Non. L’hyperfocus n’est listé ni dans le DSM-5-TR, ni dans la CIM-11. Les chercheurs en parlent comme d’une dimension fréquemment décrite chez l’adulte TDAH, pas comme un symptôme du trouble ni comme un critère de diagnostic (Hupfeld et al., 2019, PMID 30267329).
Qu’est-ce qui déclenche un hyperfocus ?
Trois conditions reviennent : un intérêt fort, une nouveauté, ou une échéance imminente. Ces déclencheurs relèvent du vécu rapporté. Ce qui a été mesuré, ce sont les terrains : les études, les loisirs et le temps d’écran (Hupfeld et al., 2019). Le contexte professionnel n’a pas été évalué, et aucun mécanisme n’est démontré à ce jour.

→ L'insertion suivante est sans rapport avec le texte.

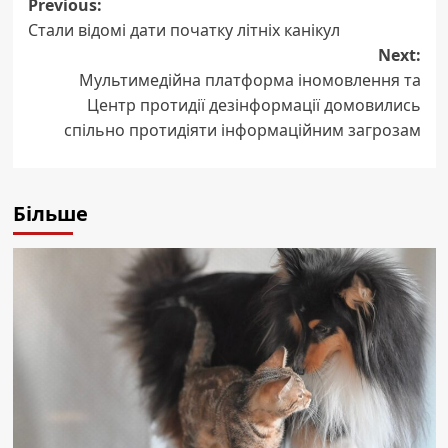
Post
Previous:
Стали відомі дати початку літніх канікул
navigation
Next:
Мультимедійна платформа іномовлення та
Центр протидії дезінформації домовились
спільно протидіяти інформаційним загрозам
Більше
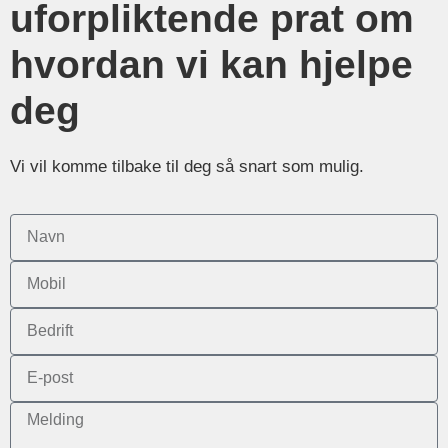
uforpliktende prat om
hvordan vi kan hjelpe
deg
Vi vil komme tilbake til deg så snart som mulig.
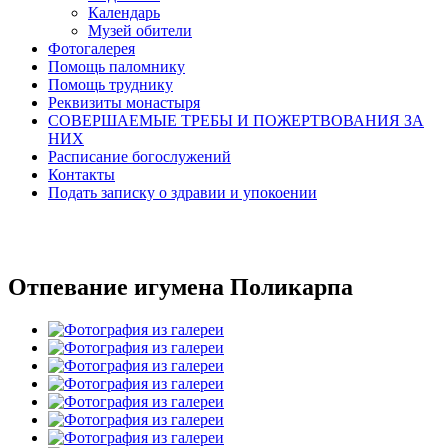
Календарь
Музей обители
Фотогалерея
Помощь паломнику
Помощь труднику
Реквизиты монастыря
СОВЕРШАЕМЫЕ ТРЕБЫ И ПОЖЕРТВОВАНИЯ ЗА
НИХ
Расписание богослужений
Контакты
Подать записку о здравии и упокоении
Отпевание игумена Поликарпа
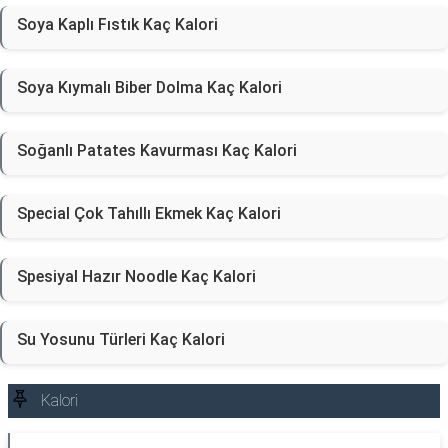
Soya Kaplı Fıstık Kaç Kalori
Soya Kıymalı Biber Dolma Kaç Kalori
Soğanlı Patates Kavurması Kaç Kalori
Special Çok Tahıllı Ekmek Kaç Kalori
Spesiyal Hazır Noodle Kaç Kalori
Su Yosunu Türleri Kaç Kalori
Kalori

L’hyperfocus est-il un super-pouvoir ?
Il est à double tranchant. Aligné sur un objectif qui compte, il est souvent vécu comme une concentration profonde et productive. Sans repères ni pauses, les personnes concernées décrivent un sommeil, des repas et des rendez-vous qui sautent. Ces deux versants viennent de témoignages : les études mesurent l’intensité du phénomène, pas son bénéfice ni son coût. Le mot « super-pouvoir » masque cette seconde moitié.
Hyperfocus et procrastination : est-ce le même problème ?
Les deux sont souvent décrits ensemble par les adultes TDAH, qui rapportent une attention répondant aux conditions de la tâche plus qu’à leur décision. C’est une description partagée, pas un mécanisme établi : à notre connaissance, le lien entre les deux n’a pas été étudié à ce jour.
L’hyperfocus concerne-t-il aussi les femmes TDAH ?
Oui, des femmes TDAH le décrivent régulièrement, dans les témoignages que nous recevons. Mais les études ciblées sur cette population manquent, et nous préférons le dire plutôt que d’avancer des chiffres non vérifiés. Les repères de régulation, eux, restent valables.
Faut-il consulter pour un hyperfocus ?
Si les épisodes sont quotidiens et pèsent sur votre sommeil, votre travail ou vos relations, oui. Ce retentissement fonctionnel s’évalue avec un médecin ou un professionnel formé au TDAH, qui pourra proposer un bilan et des prises en charge évaluées. Aucun contenu en ligne, celui-ci compris, ne remplace cette évaluation.
À propos de l’autrice. Nora Ouassini est pharmacienne inscrite à l’Ordre et enseignante en pharmacologie depuis 17 ans. Elle a fondé TDAH Focus après le diagnostic de ses enfants, puis le sien. Elle applique à chaque contenu la même exigence de sources qu’à ses cours : chaque affirmation renvoie à une référence identifiable, et ce qui n’est pas établi est présenté comme tel.